Li said the NeurIPS paper proposes an algorithm that generates scalable, high-dimensional, differentially private data — meaning there is no way to infer (and thus expose) sensitive information that was used to generate a result. The strategy involves masking private data by hiding it behind a group of “teacher discriminators,” as opposed to relying on one training example for the student algorithm.
The paper “TSS: Transformation-Specific Smoothing for Robustness Certification,” accepted at the 2021 ACM Conference on Computer and Communications Security (CCS), offers a way to certify a machine learning model’s robustness against arbitrary attacks by labeling resolvable disruptions, or transformations, of data. In the stop sign example, the idea is to certify that even if an image of a sign has some unexpected alternation, the algorithm can still identify it with a high level of confidence.
Bo Li’s CVPR 2021Workshop on Autonomous Driving keynote
As an undergraduate in computer science at Shanghai Jiao Tong University, Li focused on pure system security, such as cryptography. But as she embarked on her PhD and postdoc at the University of California Berkeley in 2011, interest in artificial intelligence was growing, and she was drawn to related questions.
Li said she recognized some potential vulnerabilities around AI and private data. She began to explore those by conducting experimental attacks, like the one involving autonomous cars and street signs in 2017, and theoretical analysis to uncover the fundamental principles of AI trustworthiness.
“You can see a lot of news reports about my work on these attacks. Somehow people are more excited about attacks,” she said with a laugh. But she quickly began to do more work on the preventive side as well, working on ways to safeguard and certify systems.
Earlier research produced projects such as Certifying Robust Policies (CROP) for reinforcement learning — also funded by the 2020 Amazon Research Award and — which systematically evaluates different reinforcement learning algorithms based on certification criteria, and Adversarial General Language Understanding Evaluation (GLUE), a benchmarking system that tests and analyzes the vulnerabilities of natural language understanding systems. CROP was recently accepted to the 2022 International Conference on Learning Representations, happening in April.
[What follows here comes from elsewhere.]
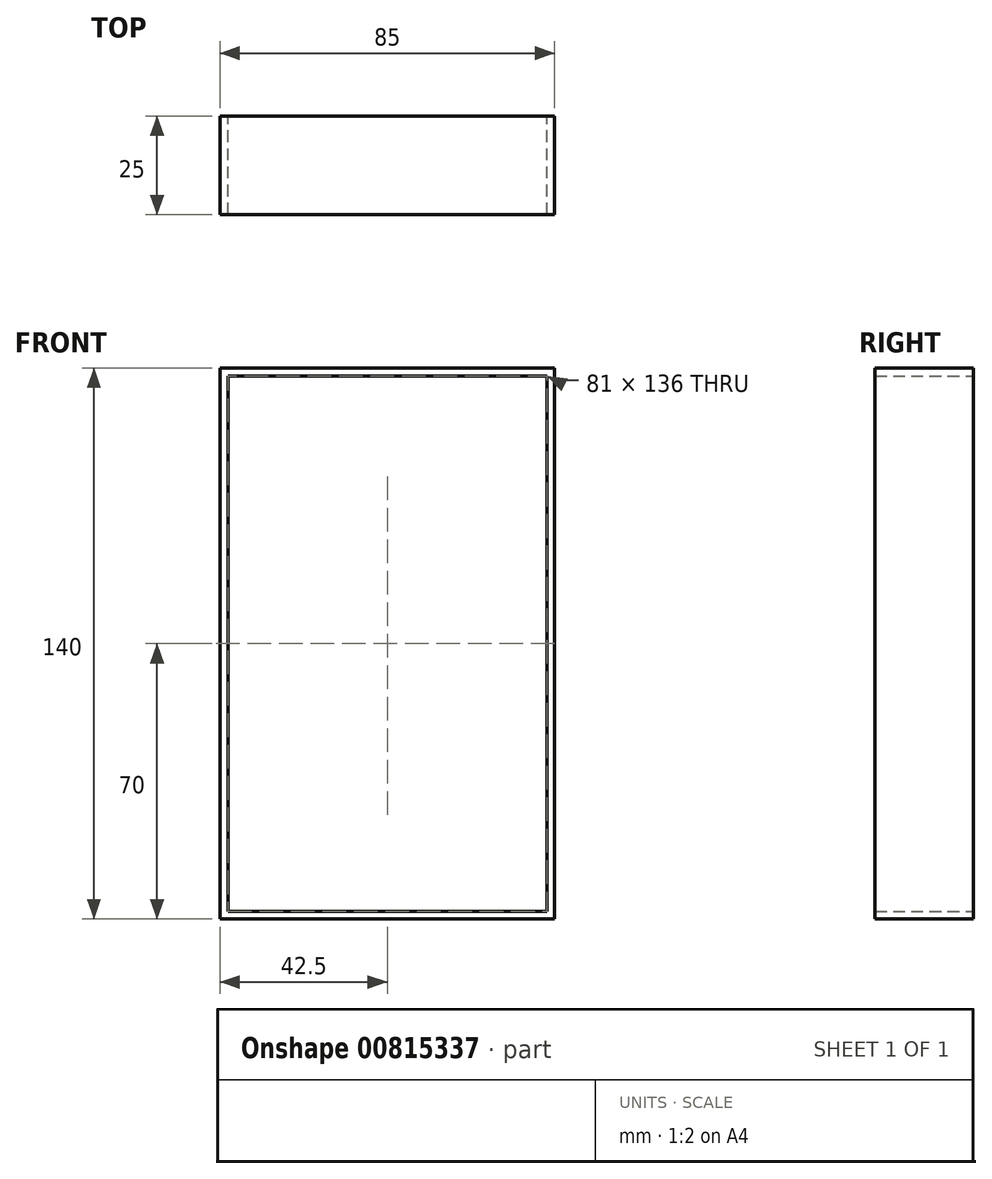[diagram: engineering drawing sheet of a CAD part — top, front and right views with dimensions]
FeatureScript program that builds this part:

Li sees these research and open-source efforts as important not just to maintaining security in specific situations, but also to the broader challenge of domain generalization: The idea that an algorithm is flexible and powerful enough to adapt to different settings and uses. For example, will an autonomous car trained to drive in a city know what to do when it gets to a rural area unlike anything it has seen before?
“Domain generalization is an everlasting topic in machine learning,” Li said. “We are trying to tackle this problem from a robustness perspective.”
Beyond the funding and computational resources of the Amazon Research Award, Li also has benefited from talking with Amazon researchers about real-world problems. Her lab’s methodologies can be applied to vision, text, audio, and video. She is aiming for impact, whether it involves integration with AWS tools or inspiration for other researchers.
“We hope researchers will try our methods on different domains,” she says.